Я встал и пошел в свою комнату. Унижен и неутешен. Я был жалким, маленьким человечком, ничего не добившимся, ничего не имевшим, кроме разве горбатой «Победы» в кирпичном ящике стандартного гаража, обывателем, непонятно во имя чего и чем живущим, неудачником, и уж куда мне до нее...
Я презирал и жалел себя. Я был несчастен.
Владимир Крохин
К обеду горячка визитов и звонков ослабевает. Я расправляюсь с последней рукописью, заполняя бланк отказа, отношу конверты в отдел писем и следую в столовку.
Самочувствие удовлетворительное. Душевной и физической бодрости не наблюдается, но и мук также. Боль в голове усыплена лекарством, изжога пропала. Вспоминаю о зубе. Он не болит.
Приступаю к трапезе, способной быть охарактеризованной как седьмая вода на киселе: бульон с куриными костями, шашлык в холодном сале и томатном соусе, пресный, с разваренными вишенками компот. Кормят у нас неважнецки.
После обеда, утирая на ходу рот салфеткой, отправляюсь обратно. Все дела переделаны, но ехать, в общем, некуда. Впрочем, я люблю сидеть на работе. Даже в состоянии бездействия. Люблю свой уютный кабинет, обшитый древесностружечными плитками, с рекламными плакатами на стенах, с двухтумбовым столом, где красуется табличка «Место занято» (ее я увел из ресторана), с мягким креслом на хромированной ножке, чистым паркетом, большим окном с алюминиевыми рамами...
Звонок.
— Товарищ Крохин? — спрашивает трубка утвердительно.
— Да? — говорю я мило.
— Мне б с вами потолковать... Свиридов я...
Наверняка графоман, но пропуск заказываю.
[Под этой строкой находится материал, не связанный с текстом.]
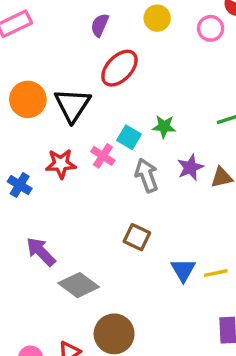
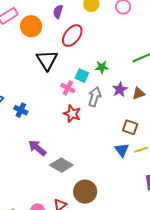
orange circle: (28, 99) -> (31, 26), moved
red star: (61, 164) -> (72, 114), moved, turned 30
gray arrow: (147, 175) -> (95, 97), turned 42
brown square: (137, 237) -> (130, 127), moved

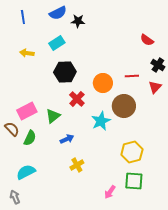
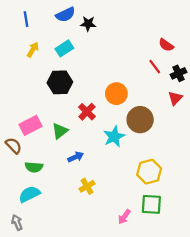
yellow arrow: (27, 53) -> (33, 50), moved, turned 112
black cross: (158, 65) -> (179, 73), turned 32
black hexagon: (65, 72) -> (60, 82), moved
red line: (132, 76) -> (155, 67), moved, turned 56
green semicircle: (30, 138) -> (34, 167), moved, turned 70

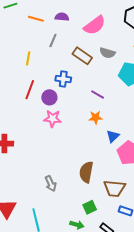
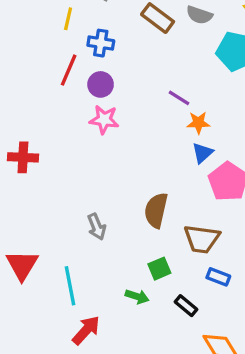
blue cross: (63, 79) -> (101, 43), moved
purple line: (98, 95) -> (179, 98), moved
orange star: (96, 117) -> (198, 123), moved

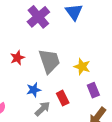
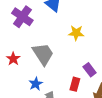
yellow star: (82, 67) -> (76, 33), moved
red rectangle: (63, 98) -> (75, 84), moved, turned 56

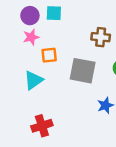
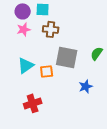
brown cross: (101, 37) -> (51, 29), moved
orange square: (49, 55) -> (47, 71), moved

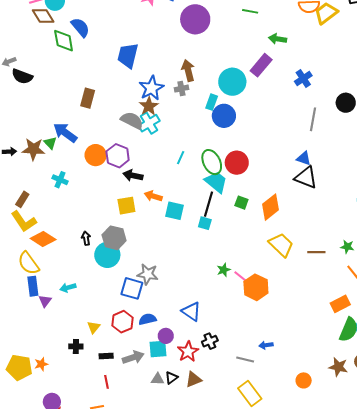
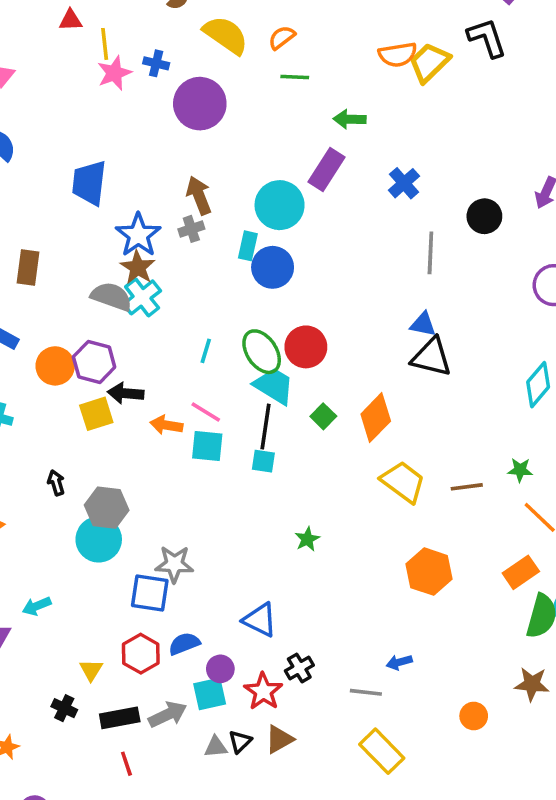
green square: (241, 203) -> (323, 416), turned 32
yellow square: (126, 206) -> (96, 414), moved
black arrow: (86, 238) -> (56, 483), moved
pink line: (242, 278) -> (206, 412), moved
orange hexagon: (256, 287) -> (429, 572), moved
black cross: (76, 346) -> (64, 708), turned 32
black rectangle: (106, 356) -> (120, 718), size x1.5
Делать все равно нечего.
Через пять минут является Свиридов. Дубленка, мохеровый шарф, ондатровая ушанка... Красноморд, толст и дышит носорожьим здоровьем. Кровь с коньяком.
— Из металлоремонта я, — сообщается мне грубым басом.
Вспоминаю. О деятельности подчиненной ему мастерской был написан разгромный фельетон, но фельетон зарубил главный — то ли написано было небрежно, то ли не подошла тема... Короче, дела минувшие. Я механически достаю из стола папку. Точно, фельетону каюк. Над заглавием «Сколько стоит ключ от квартиры?» — резолюция редактора: жирный минус. А писал сатиру друг Козловский.
Свиридов что-то лопочет. Доносится: меры, мол, приняты, виноват-расправлюсь, давайте не будем. О том, что визит его сверхабсолютно напрасен, он не догадывается.
С какой-то торжественностью, а может, всего лишь с затаенной опаской он кладет на стол конверт. Это взятка. Интересно, сколько в конверте? Конверт большой и пухлый.
«И приступил к Нему искуситель... И говорит Ему: все это дам Тебе, если падши поклонишься мне».
Я смотрю куда-то мимо. Я произношу речь. Идея речи проста: чтоб больше такого... На стене у меня зеркало, и в нем я наблюдаю Свиридова в профиль. Его распирает чувство облегчения, уверенности в себе, в своем умении обращаться с людьми... Сейчас он наверняка приходит к пошлой мысли, что все продается и покупается. Он не прав. И как-нибудь на этой своей уверенности погорит. А может, и нет.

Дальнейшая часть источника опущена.